**INSTRUCTIONS TO FOLLOW**
Every line that includes the word "product" needs to be copied from the listing.

^^^^^^^^

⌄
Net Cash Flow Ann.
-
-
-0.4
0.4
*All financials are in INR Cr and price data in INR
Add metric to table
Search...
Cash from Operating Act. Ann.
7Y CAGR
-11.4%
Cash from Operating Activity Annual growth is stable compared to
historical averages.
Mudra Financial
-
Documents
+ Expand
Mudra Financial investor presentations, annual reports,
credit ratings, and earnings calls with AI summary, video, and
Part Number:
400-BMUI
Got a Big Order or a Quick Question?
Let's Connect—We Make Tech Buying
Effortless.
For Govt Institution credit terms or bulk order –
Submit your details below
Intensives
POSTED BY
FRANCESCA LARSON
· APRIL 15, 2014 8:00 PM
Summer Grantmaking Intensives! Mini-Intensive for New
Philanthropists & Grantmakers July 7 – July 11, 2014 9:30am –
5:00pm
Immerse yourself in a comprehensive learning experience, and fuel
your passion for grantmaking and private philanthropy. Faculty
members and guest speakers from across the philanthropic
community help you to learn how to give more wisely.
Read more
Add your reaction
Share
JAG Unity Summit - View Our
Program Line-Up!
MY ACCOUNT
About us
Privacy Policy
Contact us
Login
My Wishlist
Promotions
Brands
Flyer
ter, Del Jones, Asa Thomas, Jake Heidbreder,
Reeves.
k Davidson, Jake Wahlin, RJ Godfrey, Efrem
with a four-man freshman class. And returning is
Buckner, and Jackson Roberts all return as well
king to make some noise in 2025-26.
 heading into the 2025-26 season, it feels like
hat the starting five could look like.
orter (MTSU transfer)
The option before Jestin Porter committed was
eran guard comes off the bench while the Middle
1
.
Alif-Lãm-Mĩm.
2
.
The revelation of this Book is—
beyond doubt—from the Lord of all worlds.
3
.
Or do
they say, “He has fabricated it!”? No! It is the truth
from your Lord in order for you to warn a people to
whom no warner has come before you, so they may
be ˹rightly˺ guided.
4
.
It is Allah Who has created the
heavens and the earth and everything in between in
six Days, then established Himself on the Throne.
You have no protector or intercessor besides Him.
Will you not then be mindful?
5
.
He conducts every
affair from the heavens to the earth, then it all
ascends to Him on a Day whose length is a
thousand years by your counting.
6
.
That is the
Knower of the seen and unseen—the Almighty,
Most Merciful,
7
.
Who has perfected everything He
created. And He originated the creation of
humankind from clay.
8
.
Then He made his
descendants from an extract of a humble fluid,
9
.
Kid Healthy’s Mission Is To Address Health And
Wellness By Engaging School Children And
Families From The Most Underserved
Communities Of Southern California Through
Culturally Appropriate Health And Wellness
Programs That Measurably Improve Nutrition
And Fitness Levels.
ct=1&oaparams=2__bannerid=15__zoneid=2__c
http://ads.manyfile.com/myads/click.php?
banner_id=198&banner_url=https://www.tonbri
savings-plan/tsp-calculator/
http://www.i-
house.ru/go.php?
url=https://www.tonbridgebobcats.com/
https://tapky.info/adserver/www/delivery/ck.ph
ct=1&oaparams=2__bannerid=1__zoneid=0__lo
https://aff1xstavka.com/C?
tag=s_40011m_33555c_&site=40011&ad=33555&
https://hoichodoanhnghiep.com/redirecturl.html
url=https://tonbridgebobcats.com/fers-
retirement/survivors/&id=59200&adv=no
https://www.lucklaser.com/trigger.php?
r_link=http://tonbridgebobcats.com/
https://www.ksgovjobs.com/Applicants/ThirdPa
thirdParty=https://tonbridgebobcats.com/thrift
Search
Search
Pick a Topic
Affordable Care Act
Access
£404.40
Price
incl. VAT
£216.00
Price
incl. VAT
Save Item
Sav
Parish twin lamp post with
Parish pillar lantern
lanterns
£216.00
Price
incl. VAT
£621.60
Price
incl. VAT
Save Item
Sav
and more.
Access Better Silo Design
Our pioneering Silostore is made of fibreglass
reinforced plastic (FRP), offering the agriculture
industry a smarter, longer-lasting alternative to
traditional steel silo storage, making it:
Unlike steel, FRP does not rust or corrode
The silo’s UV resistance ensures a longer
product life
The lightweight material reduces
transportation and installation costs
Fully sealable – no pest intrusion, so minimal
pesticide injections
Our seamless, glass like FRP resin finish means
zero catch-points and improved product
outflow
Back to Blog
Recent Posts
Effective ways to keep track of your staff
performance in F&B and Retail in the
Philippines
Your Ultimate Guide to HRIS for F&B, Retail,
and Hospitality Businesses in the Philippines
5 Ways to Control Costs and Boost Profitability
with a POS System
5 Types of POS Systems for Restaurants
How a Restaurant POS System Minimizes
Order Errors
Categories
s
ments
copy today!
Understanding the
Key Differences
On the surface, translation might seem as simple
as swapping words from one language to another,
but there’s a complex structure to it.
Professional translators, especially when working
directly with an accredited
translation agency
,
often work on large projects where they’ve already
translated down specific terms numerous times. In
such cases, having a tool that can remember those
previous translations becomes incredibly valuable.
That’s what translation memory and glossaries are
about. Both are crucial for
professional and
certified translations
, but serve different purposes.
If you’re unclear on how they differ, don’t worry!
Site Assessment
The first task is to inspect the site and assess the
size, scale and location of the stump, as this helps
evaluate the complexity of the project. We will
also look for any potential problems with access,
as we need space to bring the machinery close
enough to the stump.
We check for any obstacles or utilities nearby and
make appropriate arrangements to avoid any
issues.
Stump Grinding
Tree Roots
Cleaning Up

^^^^^^^^

**OUTPUT OF THE EXERCISE**
product life
zero catch-points and improved product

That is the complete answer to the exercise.